__WHAT IS BEING ASKED__. Find each line below containing the word "users" and copy it.

Source texts of formatted documents
※

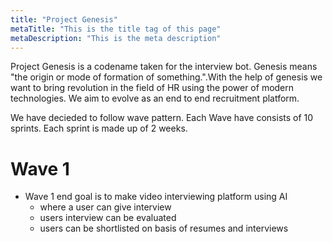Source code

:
 ```yaml
---
title: "Project Genesis"
metaTitle: "This is the title tag of this page"
metaDescription: "This is the meta description"
---
```


Project Genesis is a codename taken for the interview bot. Genesis means "the origin or mode of formation of something.".With the help of genesis we want to bring revolution in the field of HR using the power of modern technologies. We aim to evolve as an end to end recruitment platform.

We have decieded to follow wave pattern. Each Wave have consists of 10 sprints. Each sprint is made up of 2 weeks.

# Wave 1

- Wave 1 end goal is to make video interviewing platform using AI
  - where a user can give interview
  - users interview can be evaluated
  - users can be shortlisted on basis of resumes and interviews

※

__EXPECTED OUTPUT__.
  - users interview can be evaluated
  - users can be shortlisted on basis of resumes and interviews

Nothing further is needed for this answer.